Planning recommends striking part of Bodine Street to add Finnegan’s Wake patio, but says no to balconies over Spring Garden

The Philadelphia City Planning Commission Tuesday endorsed proposed legislation that would close a portion of tiny Bodine Street to motorized vehicles, making way for Finnegan’s Wake to build an outdoor dining patio.

But commissioners did not like Finnegan’s Wake owner Mike Driscoll’s plans to build a two-story balcony extending more than 14 feet over the Spring Garden Street sidewalk. The Planning Commission recommended that city council amend a second zoning bill so that Finnegan’s can add a second entrance for catering customers, while denying the balcony.

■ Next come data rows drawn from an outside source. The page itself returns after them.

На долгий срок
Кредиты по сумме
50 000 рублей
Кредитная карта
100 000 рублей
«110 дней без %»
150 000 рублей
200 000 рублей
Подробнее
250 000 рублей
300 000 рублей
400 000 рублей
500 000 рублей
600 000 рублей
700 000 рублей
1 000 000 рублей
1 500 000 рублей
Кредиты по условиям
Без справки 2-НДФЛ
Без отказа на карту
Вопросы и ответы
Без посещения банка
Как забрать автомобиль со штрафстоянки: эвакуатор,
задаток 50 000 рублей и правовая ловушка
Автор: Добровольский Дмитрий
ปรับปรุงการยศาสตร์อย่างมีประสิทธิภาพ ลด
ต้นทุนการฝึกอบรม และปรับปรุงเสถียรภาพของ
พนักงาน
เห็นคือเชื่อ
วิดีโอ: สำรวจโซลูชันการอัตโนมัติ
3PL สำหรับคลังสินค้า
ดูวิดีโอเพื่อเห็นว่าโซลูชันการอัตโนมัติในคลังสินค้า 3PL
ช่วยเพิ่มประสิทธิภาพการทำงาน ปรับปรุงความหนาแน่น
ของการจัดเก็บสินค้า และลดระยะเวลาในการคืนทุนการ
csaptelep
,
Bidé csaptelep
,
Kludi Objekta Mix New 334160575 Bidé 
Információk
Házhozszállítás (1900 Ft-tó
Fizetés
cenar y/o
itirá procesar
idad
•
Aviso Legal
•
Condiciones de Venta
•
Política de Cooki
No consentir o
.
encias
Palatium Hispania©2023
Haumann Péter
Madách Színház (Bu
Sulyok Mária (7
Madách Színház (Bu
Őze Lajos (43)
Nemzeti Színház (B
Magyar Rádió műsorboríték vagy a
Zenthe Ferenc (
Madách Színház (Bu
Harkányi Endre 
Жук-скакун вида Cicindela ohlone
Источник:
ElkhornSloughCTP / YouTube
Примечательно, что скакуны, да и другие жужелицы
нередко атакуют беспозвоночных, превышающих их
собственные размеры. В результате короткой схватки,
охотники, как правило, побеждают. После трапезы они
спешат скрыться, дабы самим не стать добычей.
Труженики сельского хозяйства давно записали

The plan has been controversial since it was first discussed last year.

Driscoll said the physical changes would allow him to change his business model, focusing more on the catering business – which he said is booming in Northern Liberties – and less on the bar.  But the way Northern Liberties Neighbors Association saw it, Driscoll wanted to privatize public property for his own gain. And while Driscoll says the balconies are to provide outdoor areas and access to city and river views for catering patrons, neighbors feared noise and other nuisance problems.

The original streets bill introduced by former councilman Frank DiCicco died at the end of 2011 without a council vote. DiCicco did not call it up before the end of the session because Northern Liberties Neighbors Association and Driscoll had not reached an agreement.

Changes were made to Finnegan’s design, and to the new legislation, introduced May 3 by First District Councilman Mark Squilla.
As proposed, Streets Bill 120395 would strike Bodine Street from Spring Garden Street to Green Street, but, in a change from last year’s legislation, a six-foot portion of the former street would become a pedestrian walkway. The commission voted 4 to 2 to recommend city council adopt the bill, and told Driscoll to look at expanding the width of the walkway.

As proposed, Streets Bill 120396 would allow the construction of two, 61-foot-wide balconies on the second and third floors of Finnegan’s to encroach 14-feet, 4 inches over the Spring Garden sidewalk, leaving 1 foot, 8 inches of sidewalk uncovered. It would also allow a 10-foot long vestibule to project 4 feet, 8 inches onto the sidewalk, leaving 11 feet, four inches of sidewalk unobstructed.

After much discussion, a motion to take planning staff’s recommendation and recommend council not approve the second bill failed. Commissioner Brian Abernathy had made a motion to table the bill for 45 days – which would have meant Council could not act on it until the fall. But after Driscoll told him he worried his financing would be in jeopardy if there was not quicker action, Abernathy amended his own motion. Commissioners voted 4-2 in favor of his second proposal, recommending Council amend the streets bill so that it grants permission for the vestibule, but does not allow the balconies.

During the meeting, NLNA President Matt Ruben told commissioners the balconies were a no-go with the association, as neighbors say Finnegan’s has already created noise and other problems, and they believe this would make it worse.

“We’re not running a drug bar,” Driscoll said. He said there was little he could do to control customer’s behavior once they leave his establishment.

Commission Chairman Alan Greenberger’s concern about the balconies was that they projected so far into “public airspace.” He said he could see how the balconies would be beneficial to Driscoll’s business, but not to the public.

Ruben said that for many years, Finnegan’s dumpster has blocked Bodine Street as though it were private property. NLNA does not mind closing Bodine to vehicles, and the current proposal with the pedestrian right-of-way is a big improvement. But Ruben said six feet still didn’t have the feel of a public street. He said after the meeting that personally, he’d like to see the path widened to eight to 10 feet.

Greenberger said he wasn’t troubled by the current proposed size of the footpath. He said the ground-level dining, plus a landscaped area on the other side of Bodine Street, where the city’s Democratic committee headquarters are, would make the area feel open and public, and he said this part of Driscoll’s plan would hugely improve this part of Bodine.

Renderings shown by Driscoll and architect Leonard Ciccotello showed a revamped Finnegan’s building with the current brightly colored Spring Garden facade replaced by brick red and gray and windows with awnings. The two-tiered balcony dominates that side of the building, and Driscoll said after the meeting that despite commissioner’s partial endorsement of his plans, he remained “a little bit concerned” about his financing. “They really liked the balconies,” he said.

Ciccotello said he would certainly look at expanding the pedestrian walkway, but the current six-feet is already a big improvement on the current sidewalks. “Three people could walk side-by-side,” he said.